*** SOURCE DATA Section Begins ***
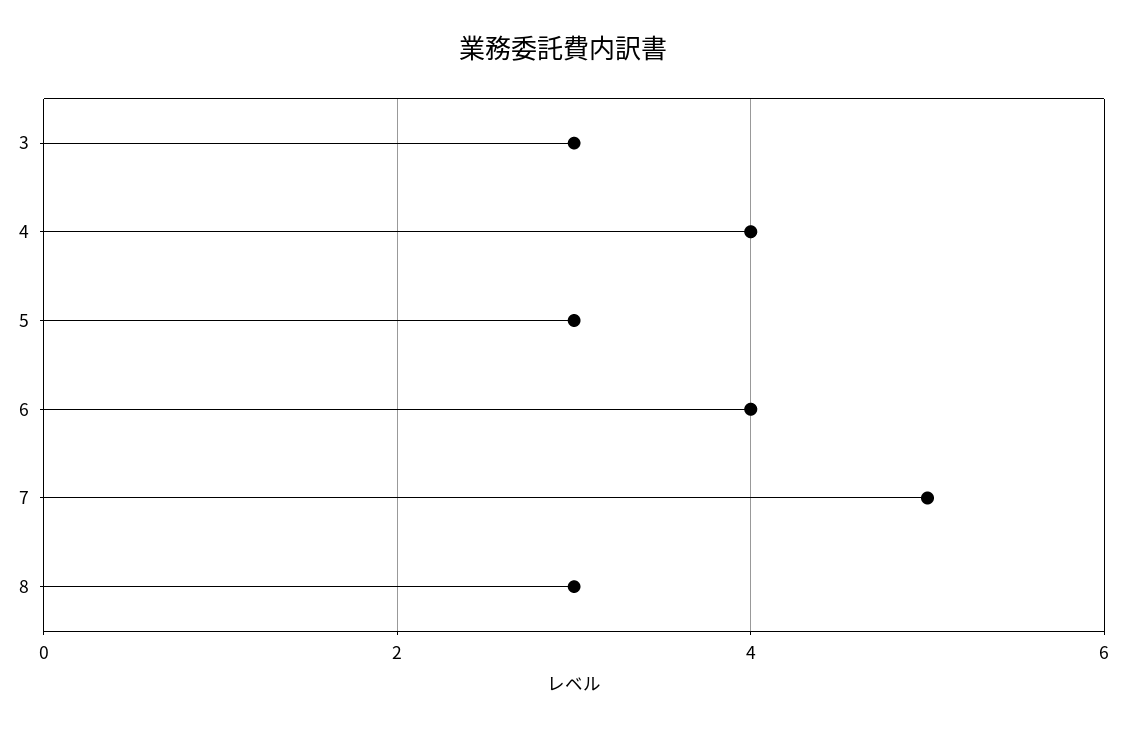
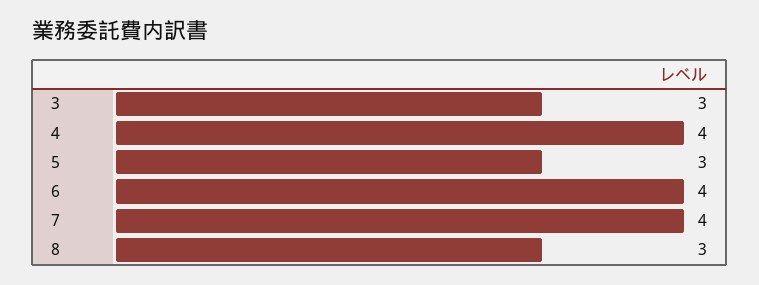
  {
    "3": 3,
    "4": 4,
    "5": 3,
    "6": 4,
-   "7": 5,
+   "7": 4,
    "8": 3
  }

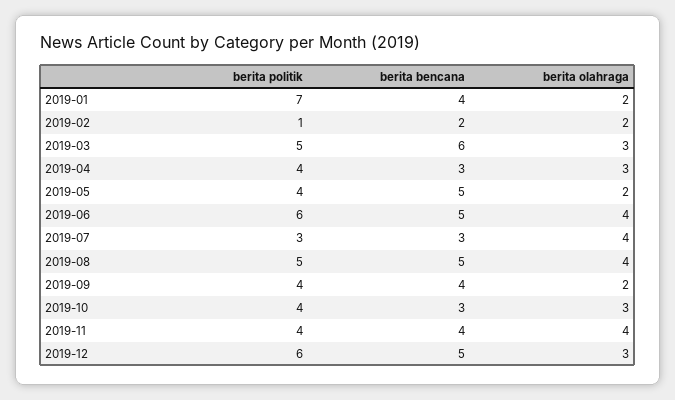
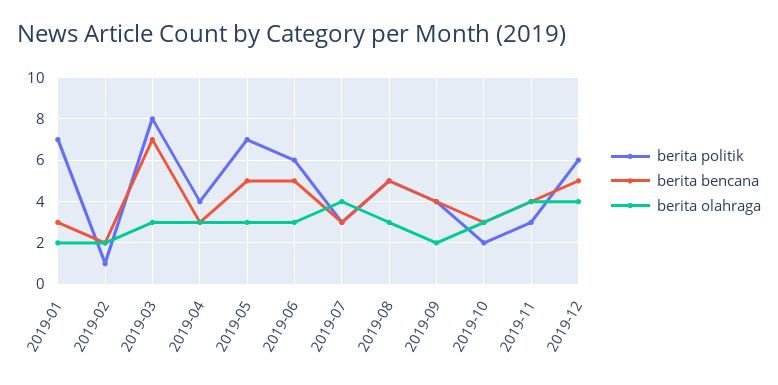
  {
    "berita politik": {
      "2019-01": 7,
      "2019-02": 1,
-     "2019-03": 5,
+     "2019-03": 8,
      "2019-04": 4,
-     "2019-05": 4,
+     "2019-05": 7,
      "2019-06": 6,
      "2019-07": 3,
      "2019-08": 5,
      "2019-09": 4,
-     "2019-10": 4,
+     "2019-10": 2,
-     "2019-11": 4,
+     "2019-11": 3,
      "2019-12": 6
    },
    "berita bencana": {
-     "2019-01": 4,
+     "2019-01": 3,
      "2019-02": 2,
-     "2019-03": 6,
+     "2019-03": 7,
      "2019-04": 3,
      "2019-05": 5,
      "2019-06": 5,
      "2019-07": 3,
      "2019-08": 5,
      "2019-09": 4,
      "2019-10": 3,
      "2019-11": 4,
      "2019-12": 5
    },
    "berita olahraga": {
      "2019-01": 2,
      "2019-02": 2,
      "2019-03": 3,
      "2019-04": 3,
-     "2019-05": 2,
+     "2019-05": 3,
-     "2019-06": 4,
+     "2019-06": 3,
      "2019-07": 4,
-     "2019-08": 4,
+     "2019-08": 3,
      "2019-09": 2,
      "2019-10": 3,
      "2019-11": 4,
-     "2019-12": 3
+     "2019-12": 4
    }
  }

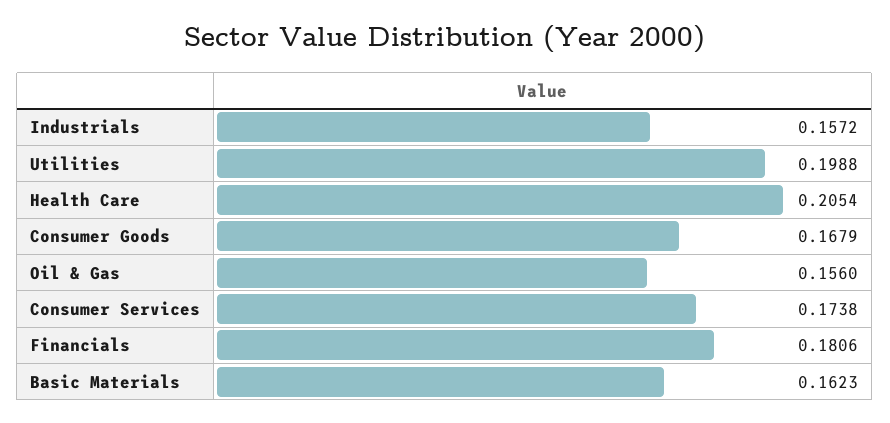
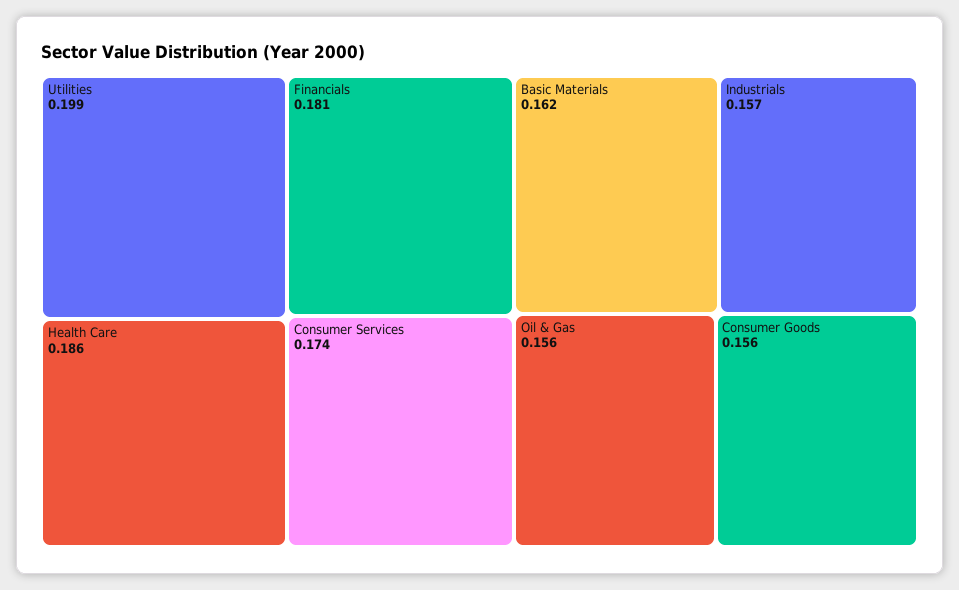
  {
    "Industrials": 0.1572,
    "Utilities": 0.1988,
-   "Health Care": 0.2054,
+   "Health Care": 0.186,
-   "Consumer Goods": 0.1679,
+   "Consumer Goods": 0.156,
    "Oil & Gas": 0.156,
    "Consumer Services": 0.1738,
    "Financials": 0.1806,
    "Basic Materials": 0.1623
  }

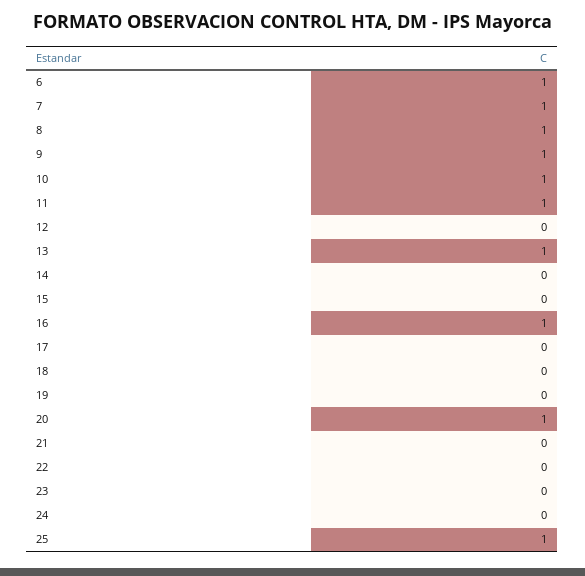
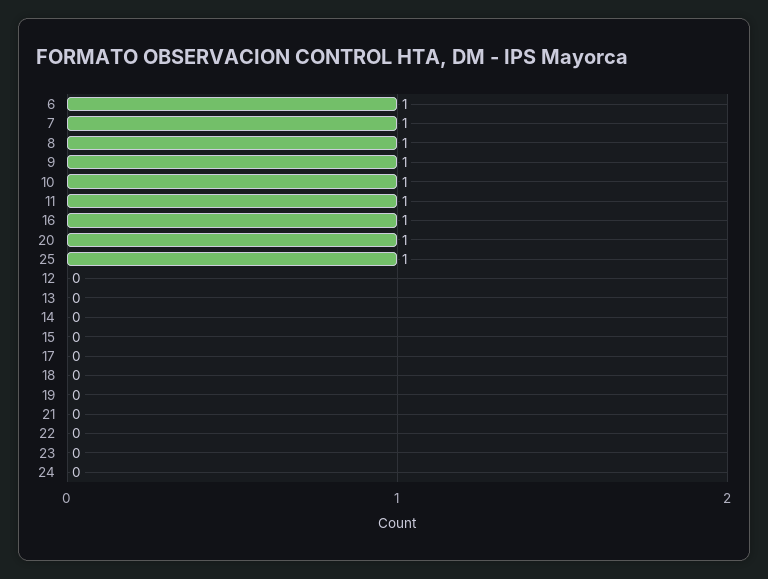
  {
    "6": 1,
    "7": 1,
    "8": 1,
    "9": 1,
    "10": 1,
    "11": 1,
    "12": 0,
-   "13": 1,
+   "13": 0,
    "14": 0,
    "15": 0,
    "16": 1,
    "17": 0,
    "18": 0,
    "19": 0,
    "20": 1,
    "21": 0,
    "22": 0,
    "23": 0,
    "24": 0,
    "25": 1
  }

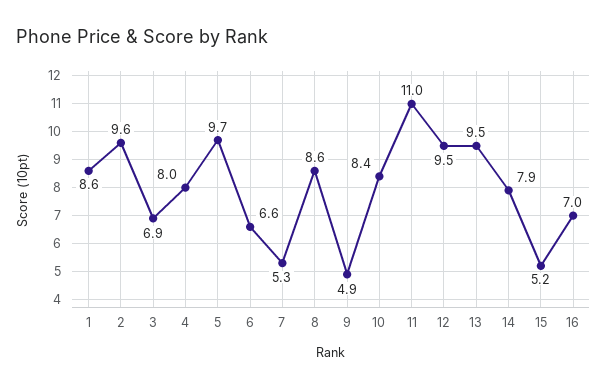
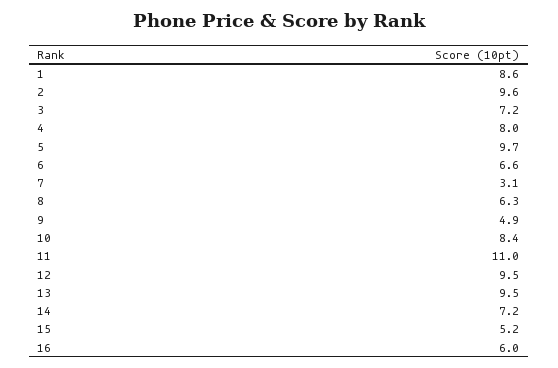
  {
    "1": 8.6,
    "2": 9.6,
-   "3": 6.9,
+   "3": 7.2,
    "4": 8,
    "5": 9.7,
    "6": 6.6,
-   "7": 5.3,
+   "7": 3.1,
-   "8": 8.6,
+   "8": 6.3,
    "9": 4.9,
    "10": 8.4,
    "11": 11,
    "12": 9.5,
    "13": 9.5,
-   "14": 7.9,
+   "14": 7.2,
    "15": 5.2,
-   "16": 7
+   "16": 6
  }

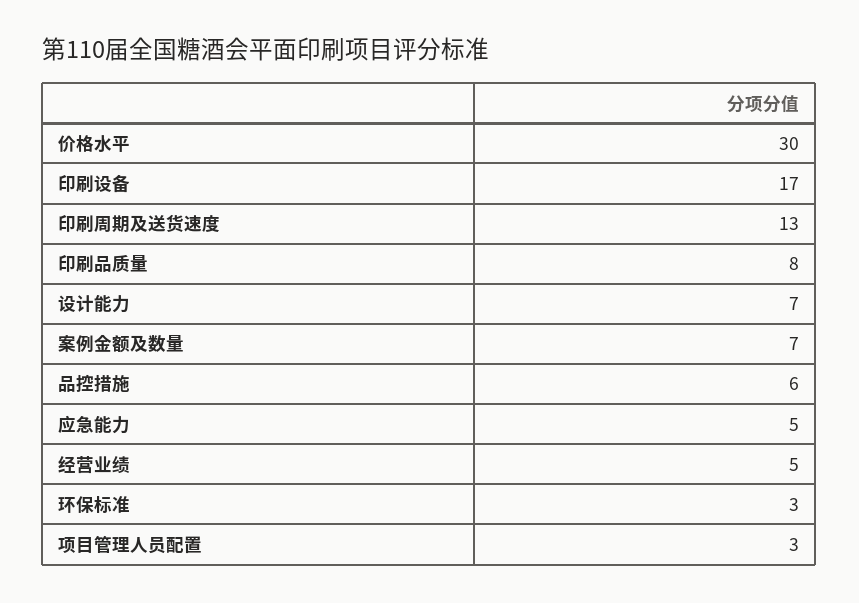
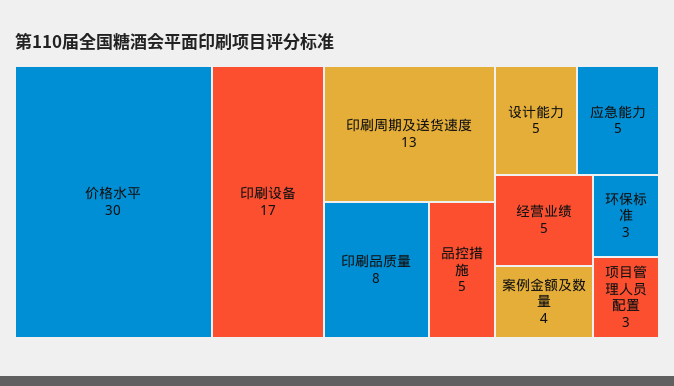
  {
    "价格水平": 30,
    "印刷设备": 17,
    "印刷周期及送货速度": 13,
    "印刷品质量": 8,
-   "设计能力": 7,
+   "设计能力": 5,
-   "案例金额及数量": 7,
+   "案例金额及数量": 4,
-   "品控措施": 6,
+   "品控措施": 5,
    "应急能力": 5,
    "经营业绩": 5,
    "环保标准": 3,
    "项目管理人员配置": 3
  }

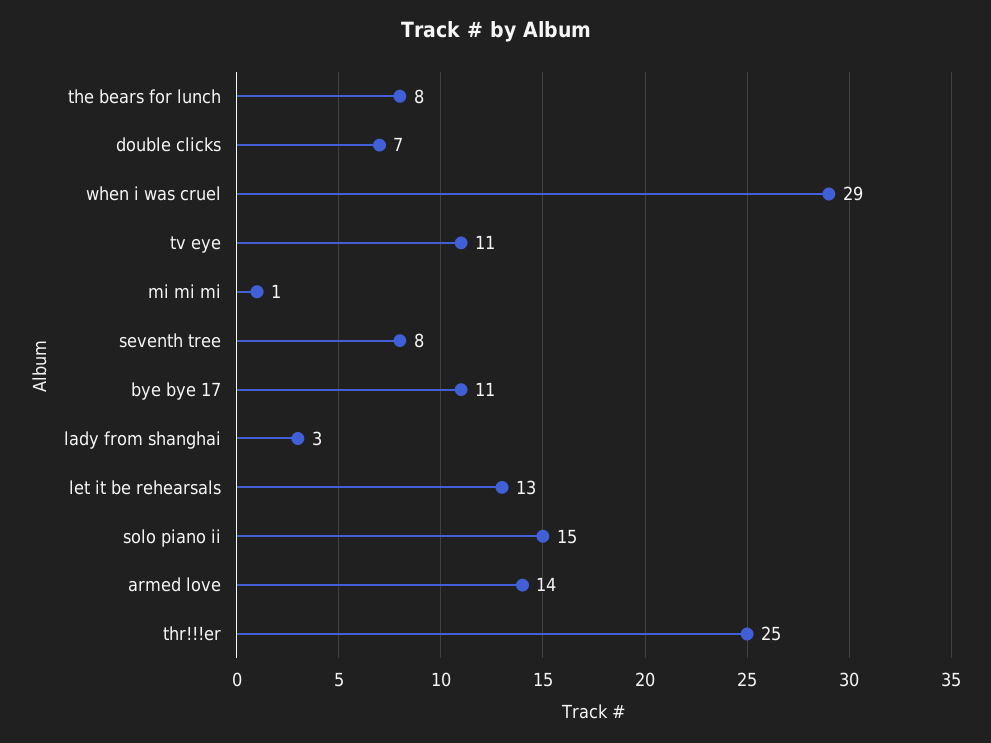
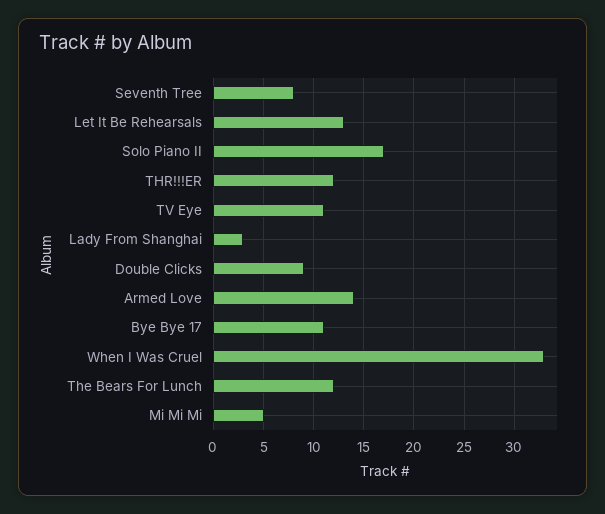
  {
-   "the bears for lunch": 8,
+   "the bears for lunch": 12,
-   "double clicks": 7,
+   "double clicks": 9,
-   "when i was cruel": 29,
+   "when i was cruel": 33,
    "tv eye": 11,
-   "mi mi mi": 1,
+   "mi mi mi": 5,
    "seventh tree": 8,
    "bye bye 17": 11,
    "lady from shanghai": 3,
    "let it be rehearsals": 13,
-   "solo piano ii": 15,
+   "solo piano ii": 17,
    "armed love": 14,
-   "thr!!!er": 25
+   "thr!!!er": 12
  }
*** SOURCE DATA Section Ends ***
## TASK
Search the data for the string "when". List each line that has it.

## THE ANSWER
-   "when i was cruel": 29,
+   "when i was cruel": 33,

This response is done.